Usually a public official, for instance a judge, is in charge of authorizing investigation on target persons, allowing to activate lawful interception on their communications or to query on data retention databases. The authorization paper is conventionally referred to as a “warrant”, which is provided to lawful enforcement agencies.
According to a received warrant, the lawful enforcement agency (LEA) may set targets of interception and/or query data retention databases.
Messages that are object of interception or retention are managed through an architecture, referred to as messaging architecture, that allows users to exchange information irrespectively of the underlying technology and/or of the recipient's capabilities.
Such architecture may comprise a plurality of messaging servers, a dispatcher and a message store. Each server may be specific to a kind of application, for instance SMS, MMS, voice-mail, email, and so on. The dispatcher is in charge of routing information by selecting which messaging server should be used to deliver a message, according to recipient's preferences or capabilities. The message store may be a file server configured to temporarily host user messages, for instance through a mailbox folder.
This kind of architecture allows messages to flow transparently from the sender to the receiver, even if the receiver is not able to receive the original message in the format intended by the sender.

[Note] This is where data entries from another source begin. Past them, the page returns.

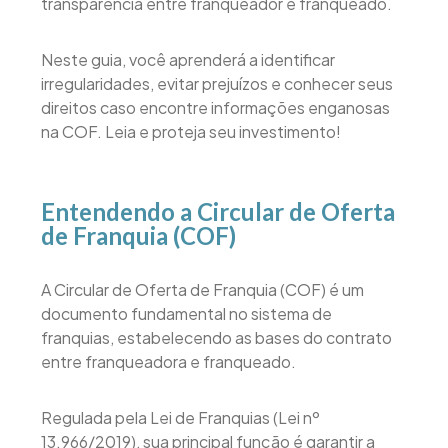
transparência entre franqueador e franqueado.
Neste guia, você aprenderá a identificar
irregularidades, evitar prejuízos e conhecer seus
direitos caso encontre informações enganosas
na COF. Leia e proteja seu investimento!
Entendendo a Circular de Oferta
de Franquia (COF)
A Circular de Oferta de Franquia (COF) é um
documento fundamental no sistema de
franquias, estabelecendo as bases do contrato
entre franqueadora e franqueado.
Regulada pela Lei de Franquias (Lei nº
13.966/2019), sua principal função é garantir a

For instance, the original message may be an MMS message directed to a recipient that is not able to receive MMS messages but, for example, only SMS messages.
In that case, the dispatcher may check the recipient's capabilities and may direct the SMS messaging server to convert the original MMS message into an SMS message, so that a message, though in converted form, can be delivered to the recipient.
A conventional architecture for Lawful Interception (LI) comprises an Intercepting Control Element (ICE) providing the user equipment of the target user with an access to the telecommunications network
Problems with existing solutions occur when, as in the above example, a message must be converted and/or stripped of part of its content, such as when an MMS is converted into an SMS, to be delivered to the recipient.
If the recipient is the target user of a Lawful Interception system, the original message may contain richer information than it is contained in the converted message, which converted message, in current systems, represents the object of interception.
It would be desirable not to lose the richer information contained in the original message, which could be relevant for lawful interception purposes.